== Segment start ==

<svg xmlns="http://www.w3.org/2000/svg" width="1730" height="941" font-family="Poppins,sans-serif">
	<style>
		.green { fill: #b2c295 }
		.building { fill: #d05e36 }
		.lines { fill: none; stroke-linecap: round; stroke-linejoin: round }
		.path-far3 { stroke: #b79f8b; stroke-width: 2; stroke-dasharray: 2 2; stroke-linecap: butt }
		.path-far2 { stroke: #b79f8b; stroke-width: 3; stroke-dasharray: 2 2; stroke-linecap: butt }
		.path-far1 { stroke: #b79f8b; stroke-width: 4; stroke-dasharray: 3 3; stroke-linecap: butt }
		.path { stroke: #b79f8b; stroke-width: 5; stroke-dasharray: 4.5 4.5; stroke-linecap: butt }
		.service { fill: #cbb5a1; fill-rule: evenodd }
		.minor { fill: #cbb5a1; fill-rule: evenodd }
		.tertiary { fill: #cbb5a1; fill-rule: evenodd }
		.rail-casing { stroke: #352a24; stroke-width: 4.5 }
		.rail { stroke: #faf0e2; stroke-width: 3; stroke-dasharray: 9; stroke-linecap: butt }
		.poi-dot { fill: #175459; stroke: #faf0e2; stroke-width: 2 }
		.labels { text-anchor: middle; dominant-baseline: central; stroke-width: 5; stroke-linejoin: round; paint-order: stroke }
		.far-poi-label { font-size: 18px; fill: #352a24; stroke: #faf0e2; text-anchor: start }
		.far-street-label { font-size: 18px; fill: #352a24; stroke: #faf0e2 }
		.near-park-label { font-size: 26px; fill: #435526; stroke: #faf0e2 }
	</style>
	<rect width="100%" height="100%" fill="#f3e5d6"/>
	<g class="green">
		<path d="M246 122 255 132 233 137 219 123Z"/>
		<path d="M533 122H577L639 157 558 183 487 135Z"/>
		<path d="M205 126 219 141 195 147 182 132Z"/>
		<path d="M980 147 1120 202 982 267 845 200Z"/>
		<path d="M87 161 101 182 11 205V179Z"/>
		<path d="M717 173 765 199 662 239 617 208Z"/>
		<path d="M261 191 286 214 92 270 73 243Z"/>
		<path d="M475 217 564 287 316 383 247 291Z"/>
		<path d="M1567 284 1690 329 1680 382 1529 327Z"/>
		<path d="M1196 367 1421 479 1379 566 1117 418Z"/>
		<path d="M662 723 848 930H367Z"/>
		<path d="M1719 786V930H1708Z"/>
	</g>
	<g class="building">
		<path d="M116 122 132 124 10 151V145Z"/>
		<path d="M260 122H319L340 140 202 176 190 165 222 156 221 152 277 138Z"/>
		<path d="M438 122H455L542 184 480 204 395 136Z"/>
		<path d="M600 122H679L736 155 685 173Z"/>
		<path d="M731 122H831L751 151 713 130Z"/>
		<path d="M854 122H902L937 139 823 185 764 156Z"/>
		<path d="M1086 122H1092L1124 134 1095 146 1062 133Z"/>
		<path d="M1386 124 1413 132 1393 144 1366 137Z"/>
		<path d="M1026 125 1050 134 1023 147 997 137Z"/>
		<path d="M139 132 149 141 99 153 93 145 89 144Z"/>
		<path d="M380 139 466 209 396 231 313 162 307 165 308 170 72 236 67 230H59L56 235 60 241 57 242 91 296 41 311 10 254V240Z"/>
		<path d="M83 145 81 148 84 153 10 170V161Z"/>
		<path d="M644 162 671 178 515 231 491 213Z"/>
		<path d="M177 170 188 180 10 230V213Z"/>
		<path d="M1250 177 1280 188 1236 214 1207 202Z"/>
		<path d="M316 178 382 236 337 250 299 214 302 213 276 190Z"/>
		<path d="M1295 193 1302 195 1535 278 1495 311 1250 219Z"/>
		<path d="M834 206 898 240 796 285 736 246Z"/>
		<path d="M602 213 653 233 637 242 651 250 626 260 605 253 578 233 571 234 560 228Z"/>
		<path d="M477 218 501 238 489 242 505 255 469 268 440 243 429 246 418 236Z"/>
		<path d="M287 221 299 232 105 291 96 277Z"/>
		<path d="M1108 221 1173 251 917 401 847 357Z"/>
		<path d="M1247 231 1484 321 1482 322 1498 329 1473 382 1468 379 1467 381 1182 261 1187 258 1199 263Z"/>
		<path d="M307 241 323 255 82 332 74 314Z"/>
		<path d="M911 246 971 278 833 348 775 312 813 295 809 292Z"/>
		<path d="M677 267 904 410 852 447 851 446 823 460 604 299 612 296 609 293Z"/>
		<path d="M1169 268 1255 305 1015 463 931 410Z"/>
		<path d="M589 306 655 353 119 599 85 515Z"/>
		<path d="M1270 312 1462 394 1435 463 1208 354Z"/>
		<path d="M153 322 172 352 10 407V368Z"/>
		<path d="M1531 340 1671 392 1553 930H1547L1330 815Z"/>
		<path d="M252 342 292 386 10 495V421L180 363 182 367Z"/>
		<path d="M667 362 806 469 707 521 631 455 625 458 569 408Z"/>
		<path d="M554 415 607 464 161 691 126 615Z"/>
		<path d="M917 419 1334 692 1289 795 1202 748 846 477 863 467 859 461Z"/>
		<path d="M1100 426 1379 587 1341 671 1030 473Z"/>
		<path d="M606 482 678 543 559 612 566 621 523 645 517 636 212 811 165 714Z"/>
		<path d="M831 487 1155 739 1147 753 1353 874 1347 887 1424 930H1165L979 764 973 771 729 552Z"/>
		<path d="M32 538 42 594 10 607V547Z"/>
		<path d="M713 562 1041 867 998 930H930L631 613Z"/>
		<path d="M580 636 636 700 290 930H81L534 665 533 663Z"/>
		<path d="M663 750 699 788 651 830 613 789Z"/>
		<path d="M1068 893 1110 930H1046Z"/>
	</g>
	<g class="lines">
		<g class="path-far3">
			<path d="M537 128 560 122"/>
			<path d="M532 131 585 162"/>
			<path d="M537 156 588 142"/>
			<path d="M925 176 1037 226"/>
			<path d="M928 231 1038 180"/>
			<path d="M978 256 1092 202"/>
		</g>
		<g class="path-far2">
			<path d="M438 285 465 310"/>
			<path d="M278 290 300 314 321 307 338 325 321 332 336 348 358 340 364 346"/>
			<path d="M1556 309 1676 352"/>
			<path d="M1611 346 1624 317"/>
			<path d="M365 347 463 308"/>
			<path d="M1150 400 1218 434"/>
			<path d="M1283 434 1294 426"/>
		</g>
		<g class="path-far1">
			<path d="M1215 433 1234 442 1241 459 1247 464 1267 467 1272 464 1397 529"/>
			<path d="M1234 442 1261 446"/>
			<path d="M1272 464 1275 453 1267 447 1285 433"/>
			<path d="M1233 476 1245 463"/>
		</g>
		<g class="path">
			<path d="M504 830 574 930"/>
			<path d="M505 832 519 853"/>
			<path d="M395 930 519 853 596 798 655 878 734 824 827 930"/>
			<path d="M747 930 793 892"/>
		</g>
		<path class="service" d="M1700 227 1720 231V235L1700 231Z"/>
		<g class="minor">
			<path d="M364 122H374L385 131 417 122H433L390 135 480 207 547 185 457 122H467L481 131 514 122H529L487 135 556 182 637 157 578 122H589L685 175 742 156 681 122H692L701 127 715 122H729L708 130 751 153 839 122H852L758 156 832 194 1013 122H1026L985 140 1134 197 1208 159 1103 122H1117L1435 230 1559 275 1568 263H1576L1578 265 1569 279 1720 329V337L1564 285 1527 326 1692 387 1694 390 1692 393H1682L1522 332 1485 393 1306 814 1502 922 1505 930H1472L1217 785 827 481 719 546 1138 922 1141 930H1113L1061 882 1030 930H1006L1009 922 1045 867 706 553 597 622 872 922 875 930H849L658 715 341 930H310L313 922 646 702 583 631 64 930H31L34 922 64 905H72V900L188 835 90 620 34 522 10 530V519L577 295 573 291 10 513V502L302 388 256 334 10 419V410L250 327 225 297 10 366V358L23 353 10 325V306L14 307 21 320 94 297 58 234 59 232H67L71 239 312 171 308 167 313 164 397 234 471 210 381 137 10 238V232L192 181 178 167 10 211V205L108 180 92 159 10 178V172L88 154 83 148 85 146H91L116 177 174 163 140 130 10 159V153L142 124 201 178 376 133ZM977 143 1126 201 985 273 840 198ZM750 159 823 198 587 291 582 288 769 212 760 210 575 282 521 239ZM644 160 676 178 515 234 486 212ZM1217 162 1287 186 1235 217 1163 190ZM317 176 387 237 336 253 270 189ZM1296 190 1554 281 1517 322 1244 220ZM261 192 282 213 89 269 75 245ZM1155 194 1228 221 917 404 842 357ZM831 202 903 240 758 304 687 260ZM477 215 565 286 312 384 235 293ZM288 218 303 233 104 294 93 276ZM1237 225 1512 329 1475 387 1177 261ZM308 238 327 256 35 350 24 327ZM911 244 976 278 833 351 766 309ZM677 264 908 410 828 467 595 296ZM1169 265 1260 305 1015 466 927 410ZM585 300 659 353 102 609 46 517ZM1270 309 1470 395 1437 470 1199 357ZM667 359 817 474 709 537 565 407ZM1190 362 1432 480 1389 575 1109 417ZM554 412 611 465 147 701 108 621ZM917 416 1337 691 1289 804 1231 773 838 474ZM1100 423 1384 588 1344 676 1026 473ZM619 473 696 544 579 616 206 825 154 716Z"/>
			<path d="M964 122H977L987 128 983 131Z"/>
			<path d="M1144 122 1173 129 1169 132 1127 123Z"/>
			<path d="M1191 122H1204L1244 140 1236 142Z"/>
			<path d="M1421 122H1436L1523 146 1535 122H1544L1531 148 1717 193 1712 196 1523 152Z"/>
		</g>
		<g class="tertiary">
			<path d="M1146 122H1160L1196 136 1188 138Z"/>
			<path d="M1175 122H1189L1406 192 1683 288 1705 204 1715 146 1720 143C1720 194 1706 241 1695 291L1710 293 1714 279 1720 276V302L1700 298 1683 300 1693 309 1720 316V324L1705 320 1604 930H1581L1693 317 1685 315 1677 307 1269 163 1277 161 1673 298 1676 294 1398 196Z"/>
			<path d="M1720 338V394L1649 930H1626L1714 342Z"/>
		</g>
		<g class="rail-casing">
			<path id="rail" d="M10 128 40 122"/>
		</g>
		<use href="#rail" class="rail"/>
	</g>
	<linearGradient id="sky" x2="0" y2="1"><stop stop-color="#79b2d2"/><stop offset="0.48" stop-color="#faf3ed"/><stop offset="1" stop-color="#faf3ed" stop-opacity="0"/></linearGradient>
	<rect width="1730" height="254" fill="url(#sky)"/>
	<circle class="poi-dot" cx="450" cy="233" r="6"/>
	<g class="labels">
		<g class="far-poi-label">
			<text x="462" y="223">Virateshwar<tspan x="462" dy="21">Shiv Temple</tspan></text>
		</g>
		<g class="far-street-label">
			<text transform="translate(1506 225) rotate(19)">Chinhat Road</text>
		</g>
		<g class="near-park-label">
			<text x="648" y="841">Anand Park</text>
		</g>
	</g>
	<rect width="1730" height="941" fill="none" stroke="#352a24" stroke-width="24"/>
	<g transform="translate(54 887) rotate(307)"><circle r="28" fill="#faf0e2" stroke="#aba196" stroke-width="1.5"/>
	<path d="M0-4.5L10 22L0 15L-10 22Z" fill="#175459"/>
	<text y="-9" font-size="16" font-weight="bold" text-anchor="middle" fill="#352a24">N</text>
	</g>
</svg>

== Segment end ==

WHAT NEEDS TO BE DONE: Check each line of the data above for the word "middle" and say how many lines contain it, giving nothing besides the number.

EXERCISE RESULT: 2